In my last post I linked to an article in which several atheists discuss how they deal with the lack of meaning in the universe. In response Seversky asks:
What is meant by “meaning” in this context? To me, it sounds like a purpose conceived in the mind of an intelligent being, in this case God.
So what you are saying is that unless another intelligent being has a purpose in mind for you, your existence is worthless and meaningless?
So, a question, why should you only have value or worth or meaning if it exists in the mind of another intelligence. What is wrong with finding a meaning or purpose for yourself? After all, if God has a purpose, why can’t you?
Seversky, let us assume for the moment that atheistic materialism is correct. If that is the case, then certain facts follow as a matter of logic, including the following:
- The sun is an average star and only one of billions of stars in the Milky Way galaxy, which is one of the billions of galaxies in the observable universe.

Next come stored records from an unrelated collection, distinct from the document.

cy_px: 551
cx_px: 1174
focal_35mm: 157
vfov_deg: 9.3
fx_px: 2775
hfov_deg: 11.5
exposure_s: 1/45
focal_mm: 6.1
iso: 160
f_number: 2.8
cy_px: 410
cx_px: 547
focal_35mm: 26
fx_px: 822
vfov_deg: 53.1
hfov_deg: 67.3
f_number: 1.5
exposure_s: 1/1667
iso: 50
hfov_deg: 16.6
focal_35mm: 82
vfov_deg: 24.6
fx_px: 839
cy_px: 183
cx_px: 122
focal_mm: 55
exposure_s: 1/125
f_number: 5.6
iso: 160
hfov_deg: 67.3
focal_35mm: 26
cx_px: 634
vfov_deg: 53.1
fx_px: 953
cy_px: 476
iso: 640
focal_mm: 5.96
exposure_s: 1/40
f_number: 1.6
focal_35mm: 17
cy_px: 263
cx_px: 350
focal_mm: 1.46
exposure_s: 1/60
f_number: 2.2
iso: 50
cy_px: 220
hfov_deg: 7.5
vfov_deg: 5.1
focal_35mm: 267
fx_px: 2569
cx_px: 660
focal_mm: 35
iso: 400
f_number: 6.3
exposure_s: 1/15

- There is nothing – absolutely nothing – in that vast immensity but space, time, particles and energy.
- At first only the light elements existed. But eventually clouds of hydrogen and helium collapsed into stars, and the heavier elements were formed in the nuclear furnaces inside those stars. All of the heavier elements we observe are remnants of burned out stars.

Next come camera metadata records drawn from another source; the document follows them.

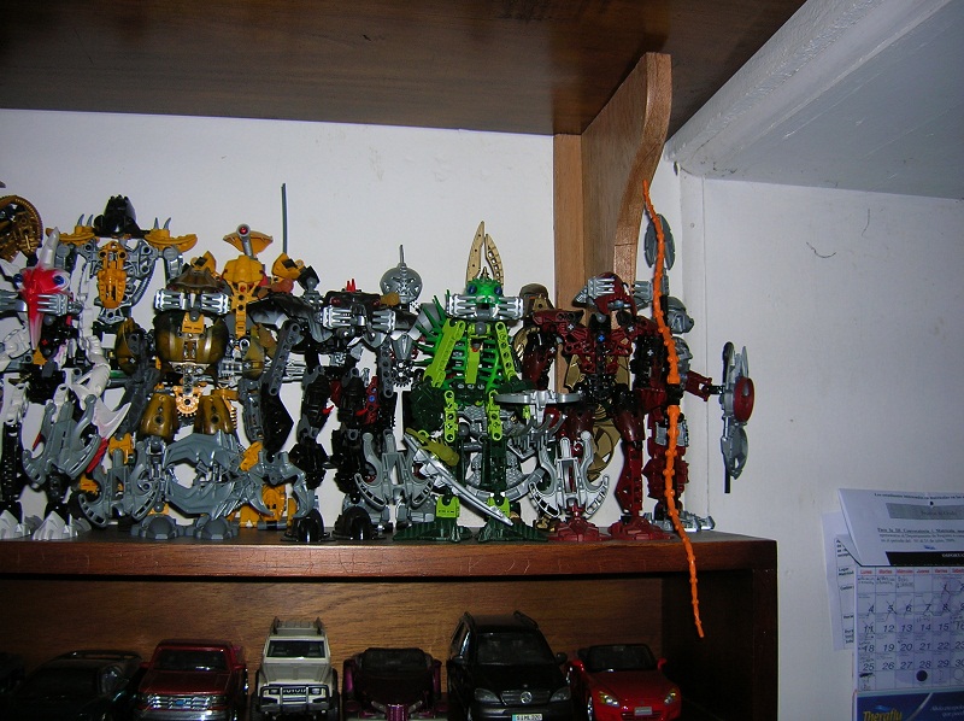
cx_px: 482
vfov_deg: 41.7
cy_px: 360
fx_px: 946
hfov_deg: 54.0
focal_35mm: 34
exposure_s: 1/60.1
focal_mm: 5.7
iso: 50
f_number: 2.9
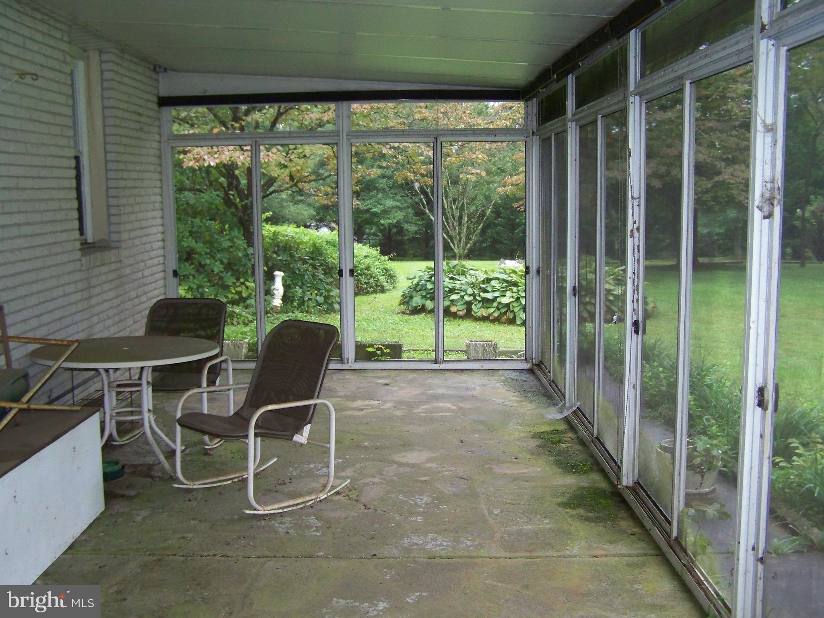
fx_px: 905
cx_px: 412
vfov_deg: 37.7
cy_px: 309
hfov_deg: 49.0
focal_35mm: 38
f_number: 2.8
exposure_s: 1/60
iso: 200
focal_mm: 6.3
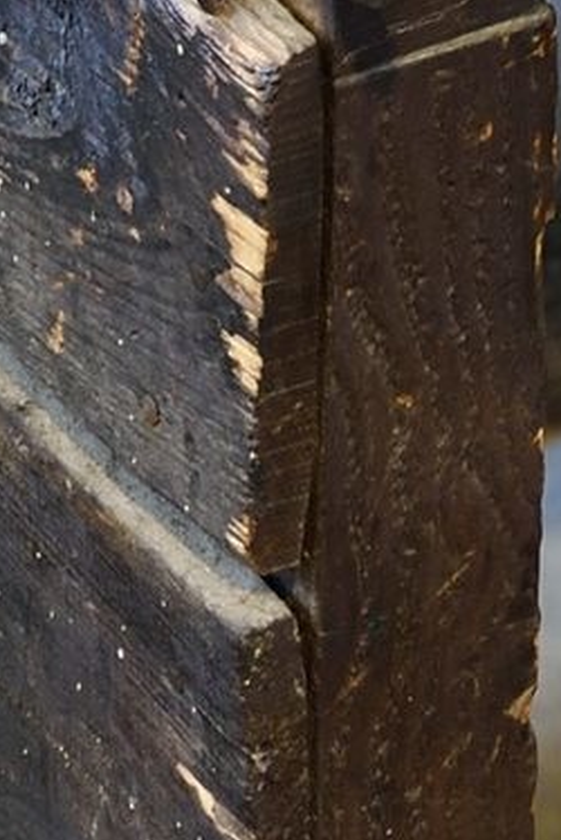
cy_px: -1442
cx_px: -1122
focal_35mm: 1122
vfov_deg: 1.8
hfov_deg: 1.2
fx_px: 26176
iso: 800
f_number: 5.6
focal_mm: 175
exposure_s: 1/15
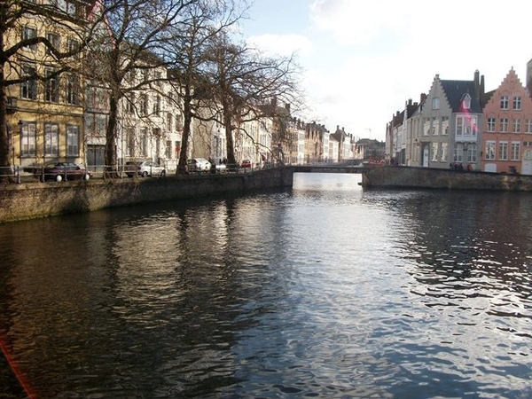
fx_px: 492
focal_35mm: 32
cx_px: 266
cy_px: 200
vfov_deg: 44.2
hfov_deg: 56.8
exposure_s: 1/125
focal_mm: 5.7
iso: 80
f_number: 8.8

- Some of the remnants of those burned out stars eventually coalesced into a planet we call Earth, and eventually a tiny subset of those particles spontaneously turned themselves into simple self-replicators.
- Through the process of evolution those simple self-replicators became more and more complex until at last the most complex self-replicators of all, human beings, arose.
- Fundamentally, however, humans are nothing but insignificant amalgamations of burned out star stuff on an insignificant rock orbiting an insignificant star in an insignificant galaxy in an incomprehensibly vast universe.
- A rock does not owe moral duties to another rock. The very notion is absurd. A rock is nothing but an amalgamation of burned out star stuff, and it is literally meaningless to say that one amalgamation of burned out star stuff owes a moral duty to another amalgamation of burned out star stuff.
- Nothing about that analysis changes if the amalgamation of burned out star stuff is called a human. Thus, the idea that humans owe moral duties to one another is ultimately meaningless. In a universe in which nothing exists but particles in motion, there is no good. There is no evil.
- It follows that everything we do is ultimately pointless. The amalgamation of burned out star stuff we call “Hitler” did certain things. The amalgamation of burned out star stuff we call “Mother Teresa” did certain other things. And what Hitler did and what Mother Teresa did are equal in the sense that they are equally pointless.
That, Seversky, is the universe you, as an atheist materialist, imagine you live in. So let us answer your questions:
What is meant by “meaning” in this context?
By “meaning” we mean “significance within a broader context.” There is no meaning in your universe, because nothing we do has any significance within a broader context as my Hitler/Mother Teresa example demonstrates.
So what you are saying is that unless another intelligent being has a purpose in mind for you, your existence is worthless and meaningless?
I am simply asking you to have the courage to acknowledge the logical consequences of your metaphysical assumptions. I understand that you are terrified of those consequences and want to avert your gaze from them at all costs, including very often the cost of descending into logical absurdity. But there they are nevertheless.
So, a question, why should you only have value or worth or meaning if it exists in the mind of another intelligence.
For there to be meaning good and evil must exist in an objective sense. It must really be the case that what Hitler did was “evil” and that what Mother Teresa did was “good” where the words “evil” and “good” mean something beyond “that which I do not prefer” and “that which I do prefer.”
What is wrong with finding a meaning or purpose for yourself?
Because a transcendent moral code cannot be grounded in the being of an amalgamation of burned out star stuff. Such a code can be grounded only in God’s being. Go back and look at all of the atheist blitherings in that article I linked in my last post. Every single one of them amounts to one of two things: (1) I try not to think about it; or (2) I distract myself with things that amuse me. That is not finding meaning or purpose and only a fool believes it is.
After all, if God has a purpose, why can’t you?
Because only God can impose meaning – through the objective transcendent moral code grounded in his being – on an otherwise meaningless universe.